3) Farm subsidies. From 2002-8 prices for most subsidized commodities, from corn and wheat to cotton and dairy, were quite profitable. Yet the five-year $307 billion farm bill contains billions in direct subsidies to corporate and large farmers who are already making a profit in the open market. The bill itself is full of pork, and there is no real reason to continue any of the direct cash support elements of the legislation. I’m not sure of the exact correlation, but if one were to graph the history of farm subsidies and the decline of small family farms the later line would go upward as the latter went down. We were once promised in the 1996 “Freedom to Farm” act that it would all end. It didn’t. Then right after 9/11 we rushed a renewed “farm security” bill, using the fear of terrorism as another false rationale. When that fear faded, we advanced the notion of stimuli and pump-priming. I never understood why a plum or grape grower got nothing and survived, and much wealthier cotton growers got lots, thrived, and said they would go broke without federal largess. The bill never explained why a few farmers got a lot, and most got nothing; or why the dole continued even when prices climbed.

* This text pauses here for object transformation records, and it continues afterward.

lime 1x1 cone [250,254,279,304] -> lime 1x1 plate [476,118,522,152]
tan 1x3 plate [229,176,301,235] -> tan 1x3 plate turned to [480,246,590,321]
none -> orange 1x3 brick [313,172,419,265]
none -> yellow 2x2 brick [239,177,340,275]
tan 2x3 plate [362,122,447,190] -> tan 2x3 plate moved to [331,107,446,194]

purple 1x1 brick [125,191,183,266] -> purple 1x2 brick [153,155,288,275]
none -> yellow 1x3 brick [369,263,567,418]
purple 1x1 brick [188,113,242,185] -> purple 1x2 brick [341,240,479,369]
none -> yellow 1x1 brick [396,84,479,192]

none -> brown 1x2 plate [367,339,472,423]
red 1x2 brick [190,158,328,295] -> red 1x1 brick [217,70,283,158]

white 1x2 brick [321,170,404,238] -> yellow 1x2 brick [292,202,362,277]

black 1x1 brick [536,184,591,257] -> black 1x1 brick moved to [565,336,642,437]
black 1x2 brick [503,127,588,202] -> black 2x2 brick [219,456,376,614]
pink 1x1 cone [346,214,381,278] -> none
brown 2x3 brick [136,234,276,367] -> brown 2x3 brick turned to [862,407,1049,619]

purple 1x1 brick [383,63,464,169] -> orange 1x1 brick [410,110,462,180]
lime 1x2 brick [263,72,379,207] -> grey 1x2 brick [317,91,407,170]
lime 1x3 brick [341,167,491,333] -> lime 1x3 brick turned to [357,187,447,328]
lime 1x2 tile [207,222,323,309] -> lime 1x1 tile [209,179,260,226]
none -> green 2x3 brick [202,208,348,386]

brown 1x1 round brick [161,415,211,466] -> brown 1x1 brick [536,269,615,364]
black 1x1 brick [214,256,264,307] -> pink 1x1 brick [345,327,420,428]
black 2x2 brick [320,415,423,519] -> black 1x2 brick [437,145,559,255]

4) Our Ambassadors. Can we stop appointing the wealthy and well-connected to ambassadorships? Count the ways in which this practice is a disaster: a) the choice jobs always go to wealthy donors, not the top State Department experts. Morale would be enhanced if career officers knew they might at the zenith of their careers make Ambassador (imagine majors and colonels never making generals, who were instead appointed on the basis of campaign contributions); b) we could have some real expertise in time of crises. Now when the Middle East flares up, the former Soviet republics are under siege, or there is tension in the sea of Japan, we send in special envoys, experts, generals — but don’t really in extremis rely on our ambassadors on the scene for sources of regional and cultural expertise; c) and then there is the obvious that it is a very bad idea to tie big money with official representation of the United States, a relic of the 19th-century practice of buying government patronage.

5) Eponymous Heroes. When will the public simply ridicule the practice of naming buildings, highways, bridges, schools (cf. the Rangel this and the Murtha that) after living representatives and senators? If we must name infrastructure after our congressional grandees, cannot we at least wait until they are dead, when time and reflection adjudicate the exact worth and accomplishments of our politicos? Under the present system, we have the embarrassing situation that congress people simply earmark millions for their districts and then carve their names, like eponymous Roman prefects, on any public structure higher than a couple of inches. But it was our money, not theirs, that built these public facilities in the first place.

6) Do not harm. Yes, do nothing for a few months. Over a half-trillion dollars in energy stimuli are occurring naturally due to crashed oil prices. The collapse of interest on U.S. debt bonds has given us billions in near interest free money. Millions have walked away from debt and are unburdened from mortgage and credit card bills. Last year’s budget had a $500 billion stimulus deficit in it. In short, as we speak, the economy is being stimulated. So why not relax for 100 days, let the markets correct — and quit borrowing in the fashion that got us into this mess?

The above suggestions have no chance of being enacted, but they would do far more for the country at almost no cost than running up the present 1.6 trillion dollar deficit.